Они направились на запад по зеленой еще долине, лежащей меж главным и параллельно ему идущим хребтом. Трудно было сниматься с места, оставляя где-то в глубине сознания надежду, что Егоров все-таки жив и еще может вернуться к стоянке. Настроение у всех было самое мрачное, подавленное…
Внезапно Иринчинов, ехавший по обыкновению впереди, увидал вдалеке справа какое-то движение. Похоже, либо животное, либо человек спускается медленно по склону в долину. Ирипчинов прокричал об этом Пржевальскому, и тот, приложившись к биноклю, увидел Егорова.
Не поверив себе, он вглядывался до боли в глазах, пока не убедился: верно, Никифор!
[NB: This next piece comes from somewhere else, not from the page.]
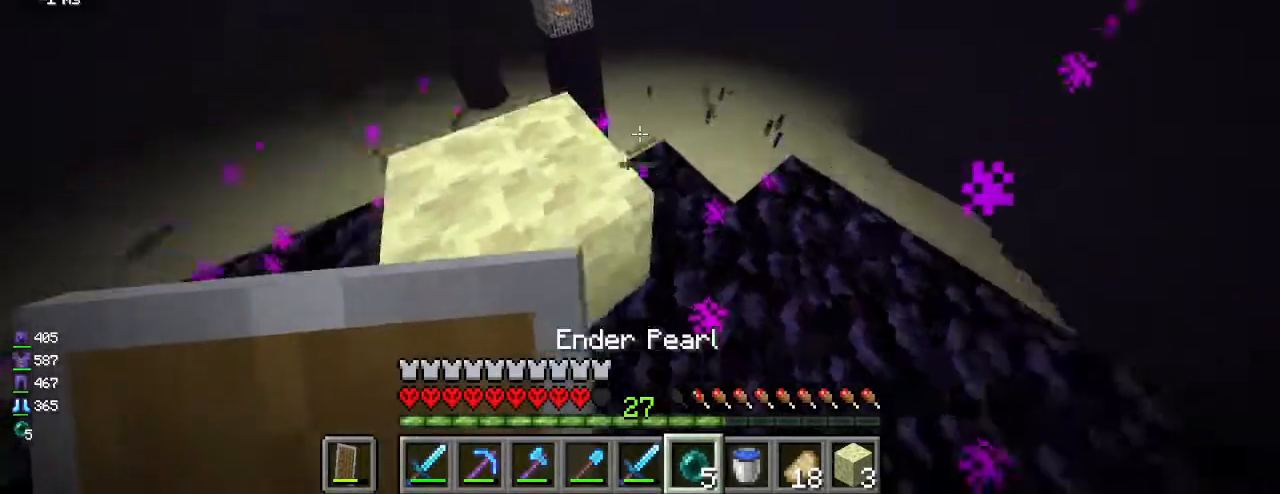
{"keys": [], "mouse": [], "events": [[267, "d", "down"], [300, "a", "up"], [333, "w", "up"], [417, "d", "up"]]}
Тут же Эклон с казаком во весь опор поскакали навстречу Егорову и через полчаса доставили его к нетерпеливо ждущим товарищам.
С трудом можно было узнать в этом измученном, истерзанном человеке с диким взглядом всегда спокойного и приветливого Егорова… Он исхудал, лицо сделалось черным почти, нос и губы покрылись болячками, волосы были всклокочены, спутаны… Одежды на нем почти никакой не осталось: лишь рубашка прикрывала его наготу, а на ногах вместо сапог были намотаны тряпки… С болью и слезами на глазах не то от этой боли, не то от радости смотрели путешественники на столь внезапное воскрешение товарища…
Николай Михайлович запретил осаждать его какими-либо вопросами, заставил выпить сначала немного водки для подкрепления сил, потом собрали кое-какую одежду — одели, обули в войлочные сапоги и версты через три у ключа, когда стали лагерем, напоили намучившегося товарища чаем и дали немного бараньего супа. После долгой голодовки есть сразу много нельзя. Потом бережно промыли теплой водицей израненные ноги, дали изрядную дозу хины и уложили спать.
Егоров тотчас забылся в глубоком тревожном сне. Он то и дело вздрагивал, бормотал непонятное что-то, всхлипывал… Видно, и во сне продолжались мучения… Пржевальский постоял возле него, молча глядя на верного спутника, с гибелью которого в глубине души уж смирился, вздохнул облегченно и ушел отдыхать в палатку. Пусть проспится Егоров. Пусть отдохнет. Теперь ему уже ничто не грозит.
Вот какую историю Никифор потом рассказал. После того как они расстались с Калмыниным, Егоров преследовал раненого яка до темноты. Потом спохватился, бросил его, не добив, и стал возвращаться. Очень быстро он понял, что заблудился и оказался в местности, совершенно для него незнакомой. Всю ночь бродил, временами останавливался, кричал, надеясь услышать ответ, да только напрасно. А ночь выдалась холодная, ветреная…
Первые три дня он не смог найти никакой пищи. Изредка, если попадались, жевал кислые листья ревеня и пил много воды. Самое странное из того, что он рассказывал, будто есть совсем не хотелось, бегал по горам легко, как зверь, и мало уставал. Обувь меж тем износилась вконец — до такой степени, что он остался босым. Тогда он разрезал парусиновые штаны, обвернул лоскутьями ноги и обвязал сверху обрезками поясного ремня. Конечно, такая обувь не могла продержаться долго на острых камнях, и скоро подошвы обеих ног покрылись кровоточащими ранами.
Однажды за все время ему повезло: из винтовки удалось подстрелить зайца. Мясо Егоров съел сырым, а шкуру подложил под раны — так было несколько легче. Тем не менее раны невыносимо болели, особенно после ночей. Встать и сделать первые шаги было настоящим мучением, поэтому он выбирал место ночлега на склоне горы, чтобы сначала было удобнее ползти какое-то время на четвереньках. И только потом мог, стиснув зубы, подняться.